„...letztlich ist der Mensch, als Folge oder Krönung der Evolution, nur in der Totalität der Erde begreifbar.“ (Leroi-Gourhan, Hand und Wort, S.22)

Sonntag, 16. Dezember 2012

Gemeinsame und konkurrierende Aufmerksamkeit I

(Christina von Braun, Der Preis des Geldes. Eine Kulturgeschichte, Berlin 2/2012)

Aufgrund meiner bisherigen Lektüre von Christina von Brauns Buch habe ich versucht, die rekursiven Ordnungen von Gemeinschaft und Gesellschaft zu differenzieren. (Vgl. meinen Post vom 04.12.2012) Zunächst bin ich mit Tomasello von einer gemeinsamen Aufmerksamkeitsstruktur der beteiligten Kommunikationspartner ausgegangen. (Vgl. meinen Post vom 06.06.2012) Unter dieser Voraussetzung ist das einzelne Individuum (Körperleib (A)) in eine Gemeinschaft (B) von Beteiligten eingebettet, die Tomasello als die älteste Form menschlicher Sozialität bezeichnet, die über Jahrzehntausende hinweg das Zusammenleben der Menschen geprägt hat. (Vgl. die Graphik in meinem Post vom 24.05.2011) – Mit ‚Körperleib‘ ist die rekursive Ebenendifferenz gemeint, die ich anhand von Damasios Stufen des Selbst beschrieben habe. (Vgl. meinen Post vom 19.08.2012)


In der Gemeinschaft bildet sich die eigene individuelle Intentionalität im ständigen rekursiven Bezug auf die individuelle Intentionalität der beteiligten Anderen heraus, wobei wir als Beteiligte darauf Wert legen, daß wir um unsere wechselseitigen Bedürfnisse wissen und sie auch miteinander teilen wollen. Das ist im großen und ganzen das, was Tomasello zusammen mit Grice die kommunikative Absicht nennt.

Die gesellschaftliche Perspektive macht Tomasello am unbeteiligten Anderen fest (C-H), den ich hier in meiner Auseinandersetzung mit von Braun – mit Bezug auf Plessner – immer den ‚Fremden‘ genannt habe. Dieser unbeteiligte Andere ist aber bei Tomasello normativ aufgeladen: Er kontrolliert die wechselseitige Bedürfniskoordination der beteiligten Anderen. Alle mir bekannten Kommunikationstheorien beinhalten immer die eine oder andere Form einer solchen normative Autorität beanspruchenden dritten Person.
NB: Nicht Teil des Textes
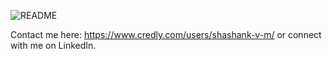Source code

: ![README](https://user-images.githubusercontent.com/58113556/114544443-3f7b8400-9c78-11eb-88cb-971a9680e9d4.png)

Contact me here: https://www.credly.com/users/shashank-v-m/ or connect with me on LinkedIn.
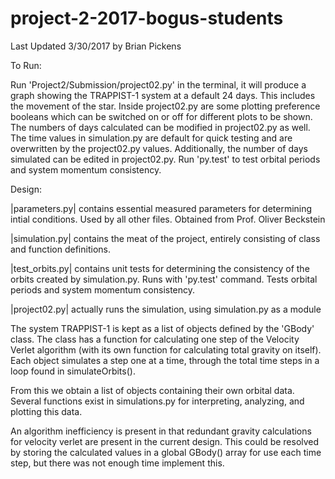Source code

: # project-2-2017-bogus-students

Last Updated 3/30/2017 by Brian Pickens

To Run:

Run 'Project2/Submission/project02.py' in the terminal, it will produce a graph showing the TRAPPIST-1 system at a default 24 days. This includes the movement of the star.
Inside project02.py are some plotting preference booleans which can be switched on or off for different plots to be shown. The numbers of days calculated can be modified in project02.py as well. The time values in simulation.py are default for quick testing and are overwritten by the project02.py values.
Additionally, the number of days simulated can be edited in project02.py. Run 'py.test' to test orbital periods and system momentum consistency.

Design:

|parameters.py| contains essential measured parameters for determining intial conditions. Used by all other files. Obtained from Prof. Oliver Beckstein

|simulation.py| contains the meat of the project, entirely consisting of class and function definitions.

|test_orbits.py| contains unit tests for determining the consistency of the orbits created by simulation.py. Runs with 'py.test' command. Tests orbital periods and system momentum consistency.

|project02.py| actually runs the simulation, using simulation.py as a module

The system TRAPPIST-1 is kept as a list of objects defined by the 'GBody' class. The class has a function for calculating one step of the Velocity Verlet algorithm (with its own function for calculating total gravity on itself). Each object simulates a step one at a time, through the total time steps in a loop found in simulateOrbits().

From this we obtain a list of objects containing their own orbital data. Several functions exist in simulations.py for interpreting, analyzing, and plotting this data.

An algorithm inefficiency is present in that redundant gravity calculations for velocity verlet are present in the current design. This could be resolved by storing the calculated values in a global GBody() array for use each time step, but there was not enough time implement this.
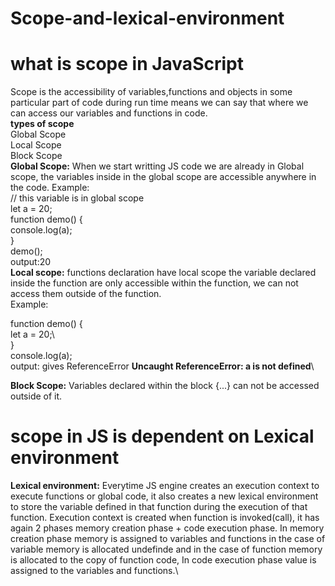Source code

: # Scope-and-lexical-environment
# what is scope in JavaScript
Scope is the accessibility of variables,functions and objects in some particular part of code during run time means we can say that where we can access
our variables and functions in code.\
**types of scope**\
Global Scope\
Local Scope\
Block Scope\
**Global Scope:** When we start writting JS code we are already in Global scope, the variables inside in the global scope are accessible anywhere in the code.
Example:\
// this variable is in global scope\
let a = 20;\
function demo() {\
    console.log(a);\
}\
demo();\
output:20\
**Local scope:** functions declaration have local scope the variable declared inside the function are only accessible within the function, we can not access them outside of the function.\
Example:

function demo() {\
let a = 20;\  
}\
console.log(a);\
output: gives ReferenceError **Uncaught ReferenceError: a is not defined**\

**Block Scope:** Variables declared within the block {...} can not be accessed outside of it.

# scope in JS is dependent on Lexical environment
**Lexical environment:** Everytime JS engine creates an execution context to execute functions or global code, it also creates a new lexical environment to store the variable defined in that function during the execution of that function. Execution context is created when function is invoked(call), it has again 2 phases memory creation phase + code execution phase. In memory creation phase memory is assigned to variables and functions in the case of variable memory is allocated undefinde and in the case of function memory is allocated to the copy of function code, In code execution phase value is assigned to the variables and functions.\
Die Gesellschaft hat letztlich für die unterschiedlichsten Bedürfnislagen spezielle ‚Institutionen‘ (C-H) entwickelt, die auf formeller wie auf informeller Ebene dafür sorgen, daß Menschen, die einander nicht kennen, dennoch über einander wissen können, was sie von einander wollen und mit einander tun können. Diese ‚Institutionen‘ bilden ebenso viele „neutrale Akteure“, wie Tomasello sie nennt, die darüber wachen, daß sich alle an die Spielregeln halten.

Hat die Rekursivität in der Gemeinschaft die Struktur: „Ich weiß, daß Du weißt, daß ich mit Dir sprechen will, und daß Du weißt, daß ich das weiß!“, so hat die Rekursivität in der Gesellschaft die Struktur: „Wir wissen, daß der unbeteiligte Andere weiß, daß wir miteinander sprechen wollen, und daß er weiß, daß wir voneinander wissen, daß wir das wollen!“ – Dabei bestimmt das institutionell kodifizierte Wissen des unbeteiligten Anderen über das, was die beteiligten Anderen voneinander erwarten dürfen. Kommt es zum Streitfall, weil einer der beiden Kommunikationspartner sich nicht an eine getroffene Absprache gehalten hat, berufen sich beide auf den unbeteiligten Anderen.

Die rekursive Struktur der gemeinsamen Aufmerksamkeit ist im Körperleib ‚geerdet‘ und beruht auf einem Lebensweltglauben und auf einem Wahrnehmungsglauben. (Vgl. meinen Post vom 06.02.2012) Der Lebensweltglaube stabilisiert das Vertrauen in die Sinnhaftigkeit gemeinsamen Handelns, und der Wahrnehmungsglaube stabilisiert das Vertrauen in die Realitätshaltigkeit individuellen und gemeinsamen Handelns. Gäbe es dieses fundamentale Vertrauen nicht, käme es zu keiner Kommunikation. Aufs Leere zielend stürzten wir in Abgründe des Nichts.